[Reading text]:
● ● ● ● ● ● ●

And now you could simply type:

$ swift_deepsky [options]

Test: dummy values

Run the following to get some processing done and see outputs comming out:

$ swift_deepsky --ra 22 --dec 33 --radius 15

We are here asking the pipeline to sum all Swift-XRT images in the 15' wide field around Right Ascension 22 and Declination 33. The output should be in a directory called 22_33_15 in your current directory.

Local Swift Master table

When a Master table is not given to Swift-DeepSky (default), it uses VO services to query for Swift observations (in the specified RA,DEC,RADIUS region). There may be situations you prefer to use a local Master table, though. For example, when you are running an all-sky processing and you want to avoid a big network traffic (requests to the VO server).

When you do that, specify the master table to be used (option --master_table) while using Docker containers, you must remember that containers run in there own, isolated environment; Containers cannot see outside, containers don't have access to files in the hosting operating system unless you explicit share directories and files with it.

Thankfully, it is simple to get around that. As a matter of fact, we did something like that before when we mounted the "sds_output" volume to have the outputs (generated inside the container) in our host system's $HOME/sds_output.

We are going to use sds_runs instead of sds_output just because it makes more sense, since we will have our master-table in that directory. But it is just a name, the meaning is the same.

● ● ● ● ● ● ●

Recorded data
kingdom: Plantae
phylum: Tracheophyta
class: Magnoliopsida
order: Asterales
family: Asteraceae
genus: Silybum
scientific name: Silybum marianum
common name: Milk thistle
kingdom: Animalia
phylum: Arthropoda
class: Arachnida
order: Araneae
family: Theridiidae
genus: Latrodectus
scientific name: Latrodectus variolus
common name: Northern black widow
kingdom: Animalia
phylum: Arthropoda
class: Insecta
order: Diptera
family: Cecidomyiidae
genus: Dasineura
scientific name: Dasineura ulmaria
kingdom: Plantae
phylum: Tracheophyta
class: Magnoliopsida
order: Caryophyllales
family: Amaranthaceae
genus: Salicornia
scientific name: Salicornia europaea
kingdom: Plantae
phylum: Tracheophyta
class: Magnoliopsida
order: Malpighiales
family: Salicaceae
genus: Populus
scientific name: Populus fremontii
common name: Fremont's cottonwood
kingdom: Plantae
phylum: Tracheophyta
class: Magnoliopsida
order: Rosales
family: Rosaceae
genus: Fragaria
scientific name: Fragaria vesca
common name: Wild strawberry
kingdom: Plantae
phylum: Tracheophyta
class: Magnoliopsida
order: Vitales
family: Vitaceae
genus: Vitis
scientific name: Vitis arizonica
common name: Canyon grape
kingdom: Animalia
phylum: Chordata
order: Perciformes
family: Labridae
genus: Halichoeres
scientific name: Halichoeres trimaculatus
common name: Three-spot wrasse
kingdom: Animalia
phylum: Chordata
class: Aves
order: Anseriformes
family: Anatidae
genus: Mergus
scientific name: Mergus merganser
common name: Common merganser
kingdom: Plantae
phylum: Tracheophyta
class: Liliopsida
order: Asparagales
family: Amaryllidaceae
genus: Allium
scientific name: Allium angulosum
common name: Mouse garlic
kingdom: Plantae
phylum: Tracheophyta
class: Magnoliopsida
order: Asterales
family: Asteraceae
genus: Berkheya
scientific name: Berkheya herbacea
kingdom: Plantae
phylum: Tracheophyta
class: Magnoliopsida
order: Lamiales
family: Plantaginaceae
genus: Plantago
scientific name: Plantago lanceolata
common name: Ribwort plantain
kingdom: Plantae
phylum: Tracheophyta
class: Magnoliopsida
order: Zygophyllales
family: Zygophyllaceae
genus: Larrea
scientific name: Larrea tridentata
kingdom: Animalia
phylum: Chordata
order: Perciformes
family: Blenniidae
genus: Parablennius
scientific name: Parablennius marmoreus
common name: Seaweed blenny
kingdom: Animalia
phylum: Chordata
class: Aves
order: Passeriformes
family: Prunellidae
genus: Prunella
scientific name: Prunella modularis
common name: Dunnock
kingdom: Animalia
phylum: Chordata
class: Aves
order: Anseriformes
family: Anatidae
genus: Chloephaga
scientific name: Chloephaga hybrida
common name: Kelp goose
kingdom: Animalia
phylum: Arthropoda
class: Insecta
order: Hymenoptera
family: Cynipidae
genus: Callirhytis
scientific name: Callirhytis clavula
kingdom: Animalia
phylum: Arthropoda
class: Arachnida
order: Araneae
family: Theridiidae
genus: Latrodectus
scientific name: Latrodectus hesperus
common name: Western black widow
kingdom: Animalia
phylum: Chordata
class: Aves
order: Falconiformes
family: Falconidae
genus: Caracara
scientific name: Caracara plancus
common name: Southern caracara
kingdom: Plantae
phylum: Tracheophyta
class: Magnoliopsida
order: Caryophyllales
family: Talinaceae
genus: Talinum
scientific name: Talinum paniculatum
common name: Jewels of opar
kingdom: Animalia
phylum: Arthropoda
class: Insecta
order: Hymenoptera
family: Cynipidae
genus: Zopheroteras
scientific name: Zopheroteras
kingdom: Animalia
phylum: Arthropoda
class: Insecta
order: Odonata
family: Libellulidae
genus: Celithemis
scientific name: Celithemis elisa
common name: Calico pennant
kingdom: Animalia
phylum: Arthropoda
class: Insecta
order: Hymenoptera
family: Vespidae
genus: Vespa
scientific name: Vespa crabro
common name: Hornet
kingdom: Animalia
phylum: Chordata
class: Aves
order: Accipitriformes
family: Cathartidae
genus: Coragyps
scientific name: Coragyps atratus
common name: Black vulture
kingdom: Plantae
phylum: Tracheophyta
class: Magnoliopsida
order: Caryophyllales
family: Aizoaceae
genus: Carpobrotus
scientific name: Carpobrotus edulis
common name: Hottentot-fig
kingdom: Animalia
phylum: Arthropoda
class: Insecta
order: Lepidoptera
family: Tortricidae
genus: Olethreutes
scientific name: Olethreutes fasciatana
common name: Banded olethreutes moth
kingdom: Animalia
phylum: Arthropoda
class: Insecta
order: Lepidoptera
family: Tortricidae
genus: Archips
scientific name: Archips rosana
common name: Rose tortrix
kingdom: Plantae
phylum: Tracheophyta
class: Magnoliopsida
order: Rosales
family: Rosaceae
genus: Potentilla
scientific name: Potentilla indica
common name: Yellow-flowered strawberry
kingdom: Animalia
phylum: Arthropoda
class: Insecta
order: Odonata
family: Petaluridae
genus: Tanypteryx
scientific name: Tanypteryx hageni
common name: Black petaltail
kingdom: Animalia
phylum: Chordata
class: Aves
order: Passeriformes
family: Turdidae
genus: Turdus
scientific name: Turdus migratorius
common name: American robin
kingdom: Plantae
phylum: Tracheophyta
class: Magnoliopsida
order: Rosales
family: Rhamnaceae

● ● ● ● ● ● ●

[Activity 1]: In the Swift-DeepSky instructions, where should the output of the dummy-values test run appear?
[Activity 2]: Continue the Swift-DeepSky instructions, picking up after their last sentence.
The recorded data is separate material, unrelated to the Swift-DeepSky instructions.

[Expected answer 1]: In a directory called 22_33_15 in the current directory.

[Expected answer 2]:
For example, suppose the Swift Master Table you want SDS to use is inside a local directory $PWD/sds_runs (sds_runs inside the current working directory, $PWD). The Master Table filename is my_swift_master_table.csv (see above for the format expected, or bin/SwiftXrt_master.csv). In this case, you will run SDS as follows:

$ ls sds_runs
my_swift_master_table.csv
$
$ docker run --rm -it --volumes-from caldb \
    -v $PWD/sds_runs:/work chbrandt/swift_deepsky \
    --master_table my_swift_master_table.csv \
    --ra 22 --dec 33 --radius 15

Again, if you always use the same directory to Input/Output data to/from the (SDS) container (eg, $HOME/sds_runs), you may very well create an alias:

$ alias swift_deepsky='docker run --rm -it --volumes-from caldb -v $HOME/sds_runs:/work chbrandt/swift_deepsky'
$
$ swift_deepsky --ra 22 --dec 33 --radius 15 --master_table my_swift_master_table.csv

Notice that you do NOT specify the absolute path of my_swift_master_table.csv in the host system terms (remember, the container doesn't know the host system's filesystem organization). You can, though, specify the absolute path in the container terms, /work/my_swift_master_table.csv in this case.

Manual Install

The following software(version) is necessary to run the pipeline:

  • HEASoft (v6.21)

    • XSelect
    • XImage
  • Python3 (v3.6.2)

    • Pandas (v0.20)
    • Astropy (v2.0)
  • Perl (v5.10)

    • WWW::Mechanize
    • Carp::Assert
    • Archive::Tar
  • Bash (v3)

    • awk
    • tar
    • gfortran

Install

Once the dependencies were satisfied, (See "Setup dependencies" below) to install the package is a two-steps process.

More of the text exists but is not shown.